◆ **WHAT YOU HAVE TO DO**
Your job with the data below is to output exactly the lines from the one holding "M582 355 642" down to the one holding "M561 371 582 355", both included, and no others.

────────

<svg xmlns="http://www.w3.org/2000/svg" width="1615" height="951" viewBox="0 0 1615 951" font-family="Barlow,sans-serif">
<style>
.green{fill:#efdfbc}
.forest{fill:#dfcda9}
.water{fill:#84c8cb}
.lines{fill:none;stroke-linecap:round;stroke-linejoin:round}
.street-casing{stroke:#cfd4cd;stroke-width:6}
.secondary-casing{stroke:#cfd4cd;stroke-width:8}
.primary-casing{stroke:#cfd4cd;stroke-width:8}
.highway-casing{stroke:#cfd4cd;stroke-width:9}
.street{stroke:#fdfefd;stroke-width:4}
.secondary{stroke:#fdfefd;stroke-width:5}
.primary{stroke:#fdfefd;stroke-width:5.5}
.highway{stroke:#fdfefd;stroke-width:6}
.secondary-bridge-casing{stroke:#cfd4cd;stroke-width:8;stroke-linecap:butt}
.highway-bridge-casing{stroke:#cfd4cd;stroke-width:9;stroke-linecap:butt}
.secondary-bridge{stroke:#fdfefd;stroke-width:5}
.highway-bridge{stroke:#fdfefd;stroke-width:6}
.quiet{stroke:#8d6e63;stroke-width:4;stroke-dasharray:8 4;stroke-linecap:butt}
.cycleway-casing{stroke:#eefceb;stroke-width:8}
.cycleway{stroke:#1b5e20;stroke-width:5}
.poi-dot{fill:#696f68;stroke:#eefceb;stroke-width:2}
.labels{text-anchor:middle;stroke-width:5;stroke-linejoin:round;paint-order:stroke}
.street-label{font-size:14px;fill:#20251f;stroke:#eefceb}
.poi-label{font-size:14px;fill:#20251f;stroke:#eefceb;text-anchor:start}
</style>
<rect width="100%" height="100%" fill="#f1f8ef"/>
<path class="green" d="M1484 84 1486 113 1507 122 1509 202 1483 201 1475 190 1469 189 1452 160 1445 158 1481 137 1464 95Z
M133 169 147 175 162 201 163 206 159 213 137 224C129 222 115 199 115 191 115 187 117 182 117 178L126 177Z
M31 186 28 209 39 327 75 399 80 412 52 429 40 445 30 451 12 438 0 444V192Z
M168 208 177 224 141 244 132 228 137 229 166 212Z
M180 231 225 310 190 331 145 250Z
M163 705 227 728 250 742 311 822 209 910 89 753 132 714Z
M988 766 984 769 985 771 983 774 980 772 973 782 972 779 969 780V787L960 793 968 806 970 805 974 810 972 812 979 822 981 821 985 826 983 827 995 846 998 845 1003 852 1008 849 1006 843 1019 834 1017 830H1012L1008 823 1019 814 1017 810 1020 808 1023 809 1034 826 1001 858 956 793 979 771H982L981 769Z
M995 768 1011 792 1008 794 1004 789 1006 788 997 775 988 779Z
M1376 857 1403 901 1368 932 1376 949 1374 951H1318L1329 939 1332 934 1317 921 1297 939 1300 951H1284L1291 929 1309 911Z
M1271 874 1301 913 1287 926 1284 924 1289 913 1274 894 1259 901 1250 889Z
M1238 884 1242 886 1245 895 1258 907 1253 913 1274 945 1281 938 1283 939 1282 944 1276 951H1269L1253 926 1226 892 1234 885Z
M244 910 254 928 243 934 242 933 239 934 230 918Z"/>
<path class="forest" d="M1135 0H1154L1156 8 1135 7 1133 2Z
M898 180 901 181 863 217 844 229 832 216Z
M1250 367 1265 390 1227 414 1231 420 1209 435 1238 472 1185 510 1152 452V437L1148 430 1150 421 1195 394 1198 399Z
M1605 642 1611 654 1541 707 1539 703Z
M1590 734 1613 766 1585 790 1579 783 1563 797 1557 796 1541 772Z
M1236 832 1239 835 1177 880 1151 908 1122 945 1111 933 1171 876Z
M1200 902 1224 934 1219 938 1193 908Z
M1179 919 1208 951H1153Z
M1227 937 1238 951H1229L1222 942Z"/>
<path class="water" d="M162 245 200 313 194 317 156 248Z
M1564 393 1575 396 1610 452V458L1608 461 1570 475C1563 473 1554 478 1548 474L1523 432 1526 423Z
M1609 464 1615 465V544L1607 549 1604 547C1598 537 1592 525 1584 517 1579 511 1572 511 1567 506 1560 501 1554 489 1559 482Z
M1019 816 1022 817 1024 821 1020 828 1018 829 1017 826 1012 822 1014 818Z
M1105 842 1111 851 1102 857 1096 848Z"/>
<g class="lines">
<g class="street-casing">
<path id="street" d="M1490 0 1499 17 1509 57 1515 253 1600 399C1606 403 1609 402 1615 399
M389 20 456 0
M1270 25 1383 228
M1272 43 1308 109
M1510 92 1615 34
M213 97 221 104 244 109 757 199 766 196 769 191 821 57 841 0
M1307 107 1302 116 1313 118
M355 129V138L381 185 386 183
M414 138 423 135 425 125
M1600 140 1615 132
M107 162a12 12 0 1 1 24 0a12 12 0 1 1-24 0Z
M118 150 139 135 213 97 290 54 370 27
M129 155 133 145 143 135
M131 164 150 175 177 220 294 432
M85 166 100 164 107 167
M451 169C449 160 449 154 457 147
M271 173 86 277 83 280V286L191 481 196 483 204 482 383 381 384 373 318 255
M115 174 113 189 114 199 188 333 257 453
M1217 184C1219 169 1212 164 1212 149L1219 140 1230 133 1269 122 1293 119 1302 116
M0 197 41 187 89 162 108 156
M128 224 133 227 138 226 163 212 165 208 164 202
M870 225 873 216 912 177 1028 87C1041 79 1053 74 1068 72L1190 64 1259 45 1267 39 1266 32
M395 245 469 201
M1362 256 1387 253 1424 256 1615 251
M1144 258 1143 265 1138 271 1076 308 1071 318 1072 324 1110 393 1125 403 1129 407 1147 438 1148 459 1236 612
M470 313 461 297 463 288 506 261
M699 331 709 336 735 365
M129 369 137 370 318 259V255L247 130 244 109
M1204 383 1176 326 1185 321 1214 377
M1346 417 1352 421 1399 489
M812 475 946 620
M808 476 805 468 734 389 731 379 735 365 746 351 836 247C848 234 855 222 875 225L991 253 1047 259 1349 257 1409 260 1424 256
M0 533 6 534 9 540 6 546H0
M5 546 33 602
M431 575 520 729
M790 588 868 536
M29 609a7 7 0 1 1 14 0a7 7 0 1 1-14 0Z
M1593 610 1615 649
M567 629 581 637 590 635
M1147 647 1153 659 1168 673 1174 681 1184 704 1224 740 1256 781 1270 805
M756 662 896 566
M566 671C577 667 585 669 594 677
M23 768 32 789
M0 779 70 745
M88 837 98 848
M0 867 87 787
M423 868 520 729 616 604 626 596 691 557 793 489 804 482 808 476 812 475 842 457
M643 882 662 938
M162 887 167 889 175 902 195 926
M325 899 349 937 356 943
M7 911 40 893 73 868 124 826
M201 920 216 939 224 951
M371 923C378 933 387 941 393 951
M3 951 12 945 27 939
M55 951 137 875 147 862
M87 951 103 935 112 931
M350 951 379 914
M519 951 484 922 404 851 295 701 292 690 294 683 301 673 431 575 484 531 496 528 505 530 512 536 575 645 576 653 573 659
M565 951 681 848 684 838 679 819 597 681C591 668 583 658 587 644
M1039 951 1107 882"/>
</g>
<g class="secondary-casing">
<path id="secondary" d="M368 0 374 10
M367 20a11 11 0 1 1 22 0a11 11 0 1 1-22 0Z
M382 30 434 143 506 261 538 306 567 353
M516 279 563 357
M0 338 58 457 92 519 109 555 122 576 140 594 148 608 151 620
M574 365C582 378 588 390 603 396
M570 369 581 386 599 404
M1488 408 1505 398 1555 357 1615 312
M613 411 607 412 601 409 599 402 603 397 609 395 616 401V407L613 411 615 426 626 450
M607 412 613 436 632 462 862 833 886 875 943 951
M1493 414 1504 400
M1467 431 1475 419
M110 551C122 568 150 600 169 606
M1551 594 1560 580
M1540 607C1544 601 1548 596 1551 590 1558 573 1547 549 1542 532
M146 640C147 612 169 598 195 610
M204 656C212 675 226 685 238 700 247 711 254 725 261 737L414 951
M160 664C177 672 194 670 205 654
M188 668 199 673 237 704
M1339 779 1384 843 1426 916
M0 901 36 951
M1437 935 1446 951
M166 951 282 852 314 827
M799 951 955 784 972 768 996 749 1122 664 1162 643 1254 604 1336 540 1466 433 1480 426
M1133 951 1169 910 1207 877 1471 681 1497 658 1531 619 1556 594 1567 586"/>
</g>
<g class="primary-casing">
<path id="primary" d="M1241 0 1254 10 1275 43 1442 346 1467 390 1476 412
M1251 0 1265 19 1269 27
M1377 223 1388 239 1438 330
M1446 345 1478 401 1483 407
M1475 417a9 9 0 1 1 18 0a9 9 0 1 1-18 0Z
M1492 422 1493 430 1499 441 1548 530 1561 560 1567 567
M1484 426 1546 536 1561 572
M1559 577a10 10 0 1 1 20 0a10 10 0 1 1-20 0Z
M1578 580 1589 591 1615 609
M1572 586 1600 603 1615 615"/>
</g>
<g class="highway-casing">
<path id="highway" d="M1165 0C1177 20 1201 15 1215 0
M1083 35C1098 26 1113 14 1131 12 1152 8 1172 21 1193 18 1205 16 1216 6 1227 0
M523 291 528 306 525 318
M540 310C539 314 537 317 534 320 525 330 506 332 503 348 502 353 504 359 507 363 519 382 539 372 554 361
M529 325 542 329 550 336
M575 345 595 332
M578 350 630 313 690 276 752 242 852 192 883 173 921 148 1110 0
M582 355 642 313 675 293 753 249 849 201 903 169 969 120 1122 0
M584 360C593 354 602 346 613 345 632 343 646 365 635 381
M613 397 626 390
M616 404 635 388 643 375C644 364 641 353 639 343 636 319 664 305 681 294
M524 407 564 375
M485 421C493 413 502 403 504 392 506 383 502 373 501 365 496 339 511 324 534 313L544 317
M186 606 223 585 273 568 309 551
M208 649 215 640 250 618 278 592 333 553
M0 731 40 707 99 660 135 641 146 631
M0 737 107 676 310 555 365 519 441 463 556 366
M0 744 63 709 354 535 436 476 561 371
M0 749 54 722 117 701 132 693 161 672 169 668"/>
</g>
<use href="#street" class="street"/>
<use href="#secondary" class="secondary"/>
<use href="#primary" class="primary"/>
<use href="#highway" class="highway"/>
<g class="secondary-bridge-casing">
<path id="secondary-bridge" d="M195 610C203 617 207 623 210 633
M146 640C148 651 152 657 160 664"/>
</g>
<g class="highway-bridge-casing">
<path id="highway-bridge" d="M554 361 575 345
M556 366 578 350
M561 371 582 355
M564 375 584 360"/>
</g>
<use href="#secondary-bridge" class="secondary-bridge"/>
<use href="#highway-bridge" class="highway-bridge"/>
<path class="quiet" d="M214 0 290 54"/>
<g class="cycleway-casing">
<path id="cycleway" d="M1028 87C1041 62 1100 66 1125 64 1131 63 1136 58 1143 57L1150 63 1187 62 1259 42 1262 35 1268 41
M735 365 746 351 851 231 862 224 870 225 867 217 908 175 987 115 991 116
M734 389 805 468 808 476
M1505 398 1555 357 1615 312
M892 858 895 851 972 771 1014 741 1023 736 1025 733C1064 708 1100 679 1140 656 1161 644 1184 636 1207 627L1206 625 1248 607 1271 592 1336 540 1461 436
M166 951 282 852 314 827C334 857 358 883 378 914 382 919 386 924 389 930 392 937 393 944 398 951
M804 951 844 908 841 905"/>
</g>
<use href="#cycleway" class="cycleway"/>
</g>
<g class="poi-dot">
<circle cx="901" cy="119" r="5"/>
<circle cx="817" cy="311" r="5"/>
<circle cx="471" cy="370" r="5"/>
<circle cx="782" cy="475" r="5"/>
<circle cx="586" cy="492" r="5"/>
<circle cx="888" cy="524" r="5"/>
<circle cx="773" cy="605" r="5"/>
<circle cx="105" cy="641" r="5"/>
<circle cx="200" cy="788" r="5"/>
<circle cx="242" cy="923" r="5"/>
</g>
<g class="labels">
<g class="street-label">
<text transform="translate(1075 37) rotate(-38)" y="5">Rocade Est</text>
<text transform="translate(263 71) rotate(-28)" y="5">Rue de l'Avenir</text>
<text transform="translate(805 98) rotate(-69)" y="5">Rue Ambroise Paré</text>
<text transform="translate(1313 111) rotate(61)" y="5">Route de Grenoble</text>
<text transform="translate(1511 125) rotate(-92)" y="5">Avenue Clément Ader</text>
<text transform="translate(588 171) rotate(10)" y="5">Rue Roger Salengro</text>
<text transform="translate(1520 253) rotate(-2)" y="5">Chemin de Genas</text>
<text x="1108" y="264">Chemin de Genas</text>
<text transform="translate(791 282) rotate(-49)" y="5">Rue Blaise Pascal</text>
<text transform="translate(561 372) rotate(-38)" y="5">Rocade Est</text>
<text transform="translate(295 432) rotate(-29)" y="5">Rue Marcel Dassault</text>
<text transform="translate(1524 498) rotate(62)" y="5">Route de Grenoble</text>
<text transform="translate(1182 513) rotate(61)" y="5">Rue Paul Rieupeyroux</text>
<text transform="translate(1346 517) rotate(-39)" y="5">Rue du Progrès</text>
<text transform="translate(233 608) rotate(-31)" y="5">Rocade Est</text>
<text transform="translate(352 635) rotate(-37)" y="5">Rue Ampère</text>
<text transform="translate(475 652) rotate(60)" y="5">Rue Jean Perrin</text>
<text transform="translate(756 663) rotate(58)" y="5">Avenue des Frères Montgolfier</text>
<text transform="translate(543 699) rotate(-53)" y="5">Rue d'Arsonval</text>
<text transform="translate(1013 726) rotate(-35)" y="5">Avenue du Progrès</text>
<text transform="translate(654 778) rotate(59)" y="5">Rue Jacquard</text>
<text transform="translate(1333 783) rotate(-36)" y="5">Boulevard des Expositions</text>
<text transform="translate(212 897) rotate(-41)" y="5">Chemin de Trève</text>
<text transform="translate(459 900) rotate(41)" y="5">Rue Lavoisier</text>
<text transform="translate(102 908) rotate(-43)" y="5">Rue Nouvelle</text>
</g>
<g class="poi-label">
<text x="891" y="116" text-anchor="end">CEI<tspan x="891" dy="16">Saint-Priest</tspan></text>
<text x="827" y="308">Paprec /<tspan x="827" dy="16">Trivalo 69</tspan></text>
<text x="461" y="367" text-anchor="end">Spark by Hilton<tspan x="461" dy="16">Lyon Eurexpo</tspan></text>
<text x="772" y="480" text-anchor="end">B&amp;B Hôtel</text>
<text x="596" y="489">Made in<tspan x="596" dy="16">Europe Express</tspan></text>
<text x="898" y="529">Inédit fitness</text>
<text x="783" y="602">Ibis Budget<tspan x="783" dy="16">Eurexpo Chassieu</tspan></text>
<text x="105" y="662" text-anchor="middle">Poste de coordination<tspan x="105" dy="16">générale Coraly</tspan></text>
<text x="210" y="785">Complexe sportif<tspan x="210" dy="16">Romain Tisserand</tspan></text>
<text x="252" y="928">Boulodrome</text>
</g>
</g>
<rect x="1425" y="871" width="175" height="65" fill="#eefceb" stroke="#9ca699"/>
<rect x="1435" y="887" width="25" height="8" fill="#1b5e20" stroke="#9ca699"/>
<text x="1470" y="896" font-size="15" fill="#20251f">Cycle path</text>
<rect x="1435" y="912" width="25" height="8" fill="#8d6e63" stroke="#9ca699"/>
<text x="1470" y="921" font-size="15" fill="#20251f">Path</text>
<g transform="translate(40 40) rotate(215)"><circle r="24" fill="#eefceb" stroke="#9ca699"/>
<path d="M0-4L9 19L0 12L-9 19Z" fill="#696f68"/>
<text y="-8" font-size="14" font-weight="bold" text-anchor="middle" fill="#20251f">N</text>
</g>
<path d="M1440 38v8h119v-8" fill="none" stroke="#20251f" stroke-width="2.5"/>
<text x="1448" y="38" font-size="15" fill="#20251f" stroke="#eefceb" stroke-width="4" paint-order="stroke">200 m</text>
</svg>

────────

◆ **RESULT BELOW**
M582 355 642 313 675 293 753 249 849 201 903 169 969 120 1122 0
M584 360C593 354 602 346 613 345 632 343 646 365 635 381
M613 397 626 390
M616 404 635 388 643 375C644 364 641 353 639 343 636 319 664 305 681 294
M524 407 564 375
M485 421C493 413 502 403 504 392 506 383 502 373 501 365 496 339 511 324 534 313L544 317
M186 606 223 585 273 568 309 551
M208 649 215 640 250 618 278 592 333 553
M0 731 40 707 99 660 135 641 146 631
M0 737 107 676 310 555 365 519 441 463 556 366
M0 744 63 709 354 535 436 476 561 371
M0 749 54 722 117 701 132 693 161 672 169 668"/>
</g>
<use href="#street" class="street"/>
<use href="#secondary" class="secondary"/>
<use href="#primary" class="primary"/>
<use href="#highway" class="highway"/>
<g class="secondary-bridge-casing">
<path id="secondary-bridge" d="M195 610C203 617 207 623 210 633
M146 640C148 651 152 657 160 664"/>
</g>
<g class="highway-bridge-casing">
<path id="highway-bridge" d="M554 361 575 345
M556 366 578 350
M561 371 582 355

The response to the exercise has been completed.